§ Problem 1
Do the following statements agree with the court opinion excerpt? Answer yes or no for each, and quote the deciding words from the text.
(a) Graves received permission from the Court of Appeals in 2001 to file a successive petition for post-conviction relief.
(b) After the evidentiary hearing, the court granted Graves' petition.
(c) Patton v. State held that a lawyer's failure to make these showings was inadequate performance that warranted relief.

Attorney for Appellant Attorneys for Appellee
Eric K. Koselke Steve Carter
Indianapolis, IN Attorney General of Indiana
Christopher L. Lafuse
Robin Hodapp-Gillman
Deputy Attorneys General
Indianapolis, IN
No. 49S02-0306-PC-253
Appeal from the Marion Superior Court, No. CR81-009B
The Honorable Amy J. Barnes, Master Commissioner
_________________________________
On Petition to Transfer from the Indiana Court of Appeals, No. 49A02-0207-PC-522
_________________________________
March 16, 2005
In 2001, the Court of Appeals granted Graves permission to file a successive
petition for post-conviction relief. Ind. Post-Conviction Rule 1(12). In filing this
new petition, Graves alleged that Lewis provided ineffective assistance of counsel during the
first post-conviction proceeding. The court held an evidentiary hearing and denied
Graves petition.
The Court of Appeals reversed, saying:
Lewis failed to make an adequate attempt to establish that the record could
not be reconstructed. If he had been successful in doing so, the
post-conviction courts ruling on the petition could have been different. We conclude
Graves was not represented in a procedurally fair setting and thus received ineffective
assistance of counsel.
Graves v. State
, 784 N.E.2d 959, 964 (Ind. Ct. App. 2003) vacated.
The Court of Appeals largely resolved the present case by reference to
Zimmerman
v. State, 436 N.E.2d 1087, 1088-89 (Ind. 1982), which held that to obtain
relief from a guilty plea when the record of a guilty plea hearing
is lost or destroyed, the petitioner must either reconstruct the record pursuant to
Ind. Appellate Rule 7.2(A)(3)(c) (currently Ind. Appellate Rule 31(A)), or present evidence showing
reconstruction is impossible. It also relied on Patton v. State, 537 N.E.2d
513, 519-20 (Ind. Ct. App. 1989), which held that a lawyers failure to
make these showings constituted inadequate performance and warranted relief.

§ Problem 2
Copy the following lines from the records without any changes. Begin with the line that contains "Merci de confirmer que vous n'êtes pas un" and continue through the last line of the records, including both.

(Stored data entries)

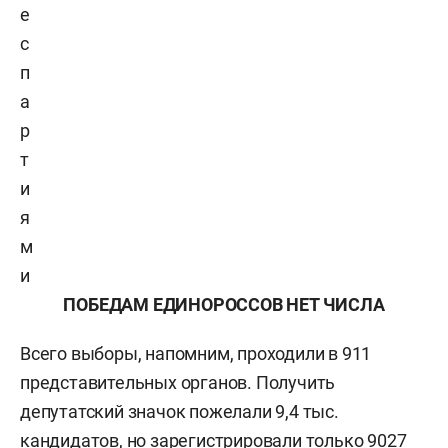
е
с
п
а
р
т
и
я
м
и
ПОБЕДАМ ЕДИНОРОССОВ НЕТ ЧИСЛА
Всего выборы, напомним, проходили в 911
представительных органов. Получить
депутатский значок пожелали 9,4 тыс.
кандидатов, но зарегистрировали только 9027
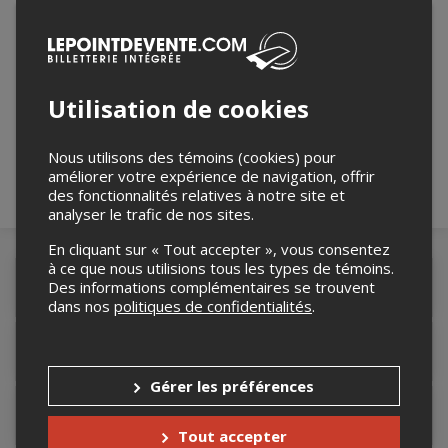
Merci de confirmer que vous n'êtes pas un
robot ci-bas.
Utilisation de cookies
Nous utilisons des témoins (cookies) pour
améliorer votre expérience de navigation, offrir
des fonctionnalités relatives à notre site et
analyser le trafic de nos sites.
En cliquant sur « Tout accepter », vous consentez
à ce que nous utilisions tous les types de témoins.
Des informations complémentaires se trouvent
Détails de l'événement
dans nos
politiques de confidentialités
.
Lieu de l'événement
Gérer les préférences
Contacter l'organisateur
Tout accepter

§ Answer box 1
(a) Yes: "In 2001, the Court of Appeals granted Graves permission to file a successive petition for post-conviction relief."
(b) No: "The court held an evidentiary hearing and denied Graves petition."
(c) Yes: "a lawyers failure to make these showings constituted inadequate performance and warranted relief."

§ Answer box 2
Merci de confirmer que vous n'êtes pas un
robot ci-bas.
Utilisation de cookies
Nous utilisons des témoins (cookies) pour
améliorer votre expérience de navigation, offrir
des fonctionnalités relatives à notre site et
analyser le trafic de nos sites.
En cliquant sur « Tout accepter », vous consentez
à ce que nous utilisions tous les types de témoins.
Des informations complémentaires se trouvent
Détails de l'événement
dans nos
politiques de confidentialités
.
Lieu de l'événement
Gérer les préférences
Contacter l'organisateur
Tout accepter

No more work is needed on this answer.